BAGIAN TEKS:
★ ★ ★

7cloud.asia – Sekitar 5000 mahasiswa dari Badan Eksekutif Mahasiswa Seluruh Indonesia (BEM SI) akan menggelar aksi unjuk rasa bertajuk Indonesia Gelap secara serentak di berbagai daerah pada Senin (17/2/2025).
“Dari laporan konsolidasi kami kemarin ada lima ribuan lebih akan turun dalam aksi Indonesia Gelap,” kata Koordinator Pusat BEM SI, Herianto seperti dikutip IDN Times, Senin (17/2/2025).
Demo bertajuk Indonesia Gelap itu digelar sebagai bentuk protes terhadap berbagai kebijakan pemerintahan Prabowo Subianto-Gibran Rakabuming.
Di Jakarta, aksi “Indonesia Gelap” ini akan dipusatkan di Patung Kuda Arjuna Wijaya, yang terletak tak jauh dari Istana Negara.
Setidaknya ada tujuh tuntutan aksi Indonesia Gelap yang digelar BEM SI sepanjang pekan ini, termasuk desakan untuk menangkap dan mengadili mantan Presiden Jokowi.
Baca: Coretan Adili Jokowi muncul di sejumlah kota
Berikut tujuh tuntutan aksi Indonesia Gelap yang digelar BEM SI:
Pertama, mendesak agar Prabowo mencabut Instruksi Presiden (Inpres) Nomor 1 Tahun 2025 tentang Efisiensi Belanja dalam Pelaksanaan APBN dan APBD Tahun Anggaran 2025.
Kedua, transparansi status pembangunan.
Ketiga, transparansi keseluruhan program Makan Bergizi Gratis (MBG).
Keempat, tolak Revisi UU Mineral dan Batubara (Minerba).
Kelima, tolak upaya menghidupkan kembali dwifungsi TNI.
Keenam, tangkap dan adili Jokowi.
Ketujuh, sahkan RUU Perampasan aset.
Baca: Sejumlah Program Strategis Nasional warisan Jokowi akan dievaluasi
Herianto menjelaskan, BEM SI menilai bahwa situasi bangsa saat ini mengkhawatirkan.

★ ★ ★

INFORMASI SUMBER:
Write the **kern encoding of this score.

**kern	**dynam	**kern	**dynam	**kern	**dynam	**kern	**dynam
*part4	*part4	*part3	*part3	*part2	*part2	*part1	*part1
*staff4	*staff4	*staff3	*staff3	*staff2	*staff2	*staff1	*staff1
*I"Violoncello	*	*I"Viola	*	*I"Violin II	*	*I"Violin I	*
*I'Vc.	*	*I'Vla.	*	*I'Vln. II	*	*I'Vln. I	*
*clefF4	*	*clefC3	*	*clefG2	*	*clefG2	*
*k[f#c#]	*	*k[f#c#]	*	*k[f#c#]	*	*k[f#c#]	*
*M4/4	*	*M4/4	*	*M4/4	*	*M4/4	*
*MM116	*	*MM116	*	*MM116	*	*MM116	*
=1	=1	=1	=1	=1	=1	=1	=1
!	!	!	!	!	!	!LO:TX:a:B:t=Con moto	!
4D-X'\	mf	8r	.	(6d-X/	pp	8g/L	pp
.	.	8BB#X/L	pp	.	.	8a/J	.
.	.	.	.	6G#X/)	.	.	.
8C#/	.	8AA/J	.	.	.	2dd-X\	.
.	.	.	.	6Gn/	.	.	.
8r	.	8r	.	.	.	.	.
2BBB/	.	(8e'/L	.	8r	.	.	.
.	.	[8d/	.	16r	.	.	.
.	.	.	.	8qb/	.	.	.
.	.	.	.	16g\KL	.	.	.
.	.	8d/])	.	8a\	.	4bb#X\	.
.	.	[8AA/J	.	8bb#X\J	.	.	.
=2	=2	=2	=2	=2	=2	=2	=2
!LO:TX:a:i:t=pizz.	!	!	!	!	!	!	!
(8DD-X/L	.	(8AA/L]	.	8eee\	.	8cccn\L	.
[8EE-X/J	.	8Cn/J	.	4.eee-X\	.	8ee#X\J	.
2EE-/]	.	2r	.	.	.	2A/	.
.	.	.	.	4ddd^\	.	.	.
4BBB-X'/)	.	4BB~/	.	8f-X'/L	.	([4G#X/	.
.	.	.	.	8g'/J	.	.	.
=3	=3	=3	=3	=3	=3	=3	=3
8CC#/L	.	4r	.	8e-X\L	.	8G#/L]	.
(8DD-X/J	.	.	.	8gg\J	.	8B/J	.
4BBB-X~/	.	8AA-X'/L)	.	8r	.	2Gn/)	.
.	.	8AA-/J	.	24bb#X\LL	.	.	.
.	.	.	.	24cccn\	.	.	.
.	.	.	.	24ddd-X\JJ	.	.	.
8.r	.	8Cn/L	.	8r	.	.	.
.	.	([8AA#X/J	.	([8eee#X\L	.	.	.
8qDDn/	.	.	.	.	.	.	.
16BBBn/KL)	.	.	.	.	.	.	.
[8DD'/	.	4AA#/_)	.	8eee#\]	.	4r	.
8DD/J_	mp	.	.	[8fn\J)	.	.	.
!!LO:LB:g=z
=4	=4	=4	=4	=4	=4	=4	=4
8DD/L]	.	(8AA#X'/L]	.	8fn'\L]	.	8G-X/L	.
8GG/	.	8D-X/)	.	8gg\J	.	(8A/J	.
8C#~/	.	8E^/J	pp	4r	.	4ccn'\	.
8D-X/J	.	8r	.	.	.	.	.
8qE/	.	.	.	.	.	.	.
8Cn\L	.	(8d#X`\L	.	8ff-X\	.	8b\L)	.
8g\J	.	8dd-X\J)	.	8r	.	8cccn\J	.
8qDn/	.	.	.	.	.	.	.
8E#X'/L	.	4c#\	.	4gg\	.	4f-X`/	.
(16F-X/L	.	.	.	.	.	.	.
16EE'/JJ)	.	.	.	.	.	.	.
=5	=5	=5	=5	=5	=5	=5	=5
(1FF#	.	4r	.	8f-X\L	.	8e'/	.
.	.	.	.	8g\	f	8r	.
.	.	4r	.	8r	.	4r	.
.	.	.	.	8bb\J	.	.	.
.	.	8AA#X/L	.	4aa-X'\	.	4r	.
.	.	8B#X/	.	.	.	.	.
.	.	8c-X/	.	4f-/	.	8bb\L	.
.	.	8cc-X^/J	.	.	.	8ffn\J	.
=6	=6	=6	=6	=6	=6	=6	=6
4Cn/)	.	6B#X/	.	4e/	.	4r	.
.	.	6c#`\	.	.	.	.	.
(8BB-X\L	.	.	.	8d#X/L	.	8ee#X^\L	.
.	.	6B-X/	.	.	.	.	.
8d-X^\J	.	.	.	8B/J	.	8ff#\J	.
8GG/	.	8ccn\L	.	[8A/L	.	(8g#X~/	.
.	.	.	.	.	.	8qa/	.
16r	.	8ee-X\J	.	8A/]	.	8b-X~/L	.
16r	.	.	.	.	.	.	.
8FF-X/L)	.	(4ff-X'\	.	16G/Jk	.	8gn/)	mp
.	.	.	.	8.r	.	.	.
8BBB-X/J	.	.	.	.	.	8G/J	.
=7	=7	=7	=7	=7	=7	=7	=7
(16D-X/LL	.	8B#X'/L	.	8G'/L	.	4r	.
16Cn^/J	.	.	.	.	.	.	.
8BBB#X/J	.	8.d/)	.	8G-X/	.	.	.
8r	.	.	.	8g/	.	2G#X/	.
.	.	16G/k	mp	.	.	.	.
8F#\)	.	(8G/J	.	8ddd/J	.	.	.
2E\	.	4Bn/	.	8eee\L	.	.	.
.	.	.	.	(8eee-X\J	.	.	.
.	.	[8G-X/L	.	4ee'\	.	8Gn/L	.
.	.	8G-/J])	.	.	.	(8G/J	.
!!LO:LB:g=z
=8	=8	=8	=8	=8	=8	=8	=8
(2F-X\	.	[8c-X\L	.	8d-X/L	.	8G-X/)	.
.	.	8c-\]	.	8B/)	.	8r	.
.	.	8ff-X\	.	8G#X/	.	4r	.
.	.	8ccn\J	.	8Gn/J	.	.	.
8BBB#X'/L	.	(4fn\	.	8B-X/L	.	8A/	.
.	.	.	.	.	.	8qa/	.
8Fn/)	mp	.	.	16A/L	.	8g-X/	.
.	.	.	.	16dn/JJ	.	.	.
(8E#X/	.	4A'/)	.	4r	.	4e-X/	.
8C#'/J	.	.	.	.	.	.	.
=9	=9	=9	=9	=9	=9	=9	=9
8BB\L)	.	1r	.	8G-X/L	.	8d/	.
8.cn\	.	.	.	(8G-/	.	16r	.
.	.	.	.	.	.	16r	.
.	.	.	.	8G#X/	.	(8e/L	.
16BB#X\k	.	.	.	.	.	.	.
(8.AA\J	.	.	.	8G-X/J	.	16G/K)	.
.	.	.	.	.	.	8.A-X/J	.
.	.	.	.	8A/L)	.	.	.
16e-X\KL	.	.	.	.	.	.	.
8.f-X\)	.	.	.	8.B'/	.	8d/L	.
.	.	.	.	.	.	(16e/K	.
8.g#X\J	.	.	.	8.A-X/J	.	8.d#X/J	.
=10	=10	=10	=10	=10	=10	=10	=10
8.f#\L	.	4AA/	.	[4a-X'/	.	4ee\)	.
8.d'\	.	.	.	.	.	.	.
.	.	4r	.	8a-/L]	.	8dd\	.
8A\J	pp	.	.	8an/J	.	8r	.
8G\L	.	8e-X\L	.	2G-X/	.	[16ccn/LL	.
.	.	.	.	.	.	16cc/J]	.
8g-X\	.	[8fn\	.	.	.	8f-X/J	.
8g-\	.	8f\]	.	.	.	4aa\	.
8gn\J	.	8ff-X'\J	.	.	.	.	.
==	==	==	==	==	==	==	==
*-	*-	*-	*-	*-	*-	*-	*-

★ ★ ★

PETUNJUK LATIHAN:
1 – Sebutkan semua tuntutan aksi Indonesia Gelap yang tercantum dalam berita tentang aksi tersebut.
2 – Jawablah pertanyaan berikut berdasarkan berita aksi Indonesia Gelap.
(a) Berapa kira-kira jumlah mahasiswa yang akan turun dalam aksi tersebut?
(b) Di mana aksi itu dipusatkan di Jakarta?
(c) Siapa Koordinator Pusat BEM SI?
3 – Lanjutkan berita aksi Indonesia Gelap mulai dari kalimat terakhirnya.
Data tersebut tidak ada hubungannya dengan berita aksi Indonesia Gelap.

HASIL TUGAS:
1 –
1. Mendesak Prabowo mencabut Instruksi Presiden (Inpres) Nomor 1 Tahun 2025 tentang Efisiensi Belanja dalam Pelaksanaan APBN dan APBD Tahun Anggaran 2025.
2. Transparansi status pembangunan.
3. Transparansi keseluruhan program Makan Bergizi Gratis (MBG).
4. Tolak Revisi UU Mineral dan Batubara (Minerba).
5. Tolak upaya menghidupkan kembali dwifungsi TNI.
6. Tangkap dan adili Jokowi.
7. Sahkan RUU Perampasan aset.

2 –
(a) Sekitar 5000 mahasiswa, atau lima ribuan lebih.
(b) Di Patung Kuda Arjuna Wijaya, tak jauh dari Istana Negara.
(c) Herianto.

3 –
“Bersama surat ini kami ingin menyerukan rapatkan barisan dan menyampaikan kepada BEM SI mengenai situasi bangsa kita hari ini makin gelap kebijakannya yang hari demi hari makin mencengkam dan menyengsarakan rakyat,” demikian surat instruksi terkait aksi yang dibagikan Herianto.
BEM SI menegaskan, UUD 45 dan Pancasila harus di implementasikan dengan sebenar-benarnya demi kesejahteraan rakyat Indonesia
“Oleh karena itu saatnya #AdiliJokowi dan evaluasi total kabinet merah putih yang berada di bawah pimpinannya Prabowo-Gibran,” lanjut surat tersebut.
Dalam surat itu juga dijelaskan, aksi Indonesia Gelap akan digelar selama beberapa hari di tingkat daerah maupun skala nasional. Rencananya BEM SI menyelenggarakan aksi di daerah pada Senin, 17 Februari 2025, dan Selasa, 18 Februari 2025.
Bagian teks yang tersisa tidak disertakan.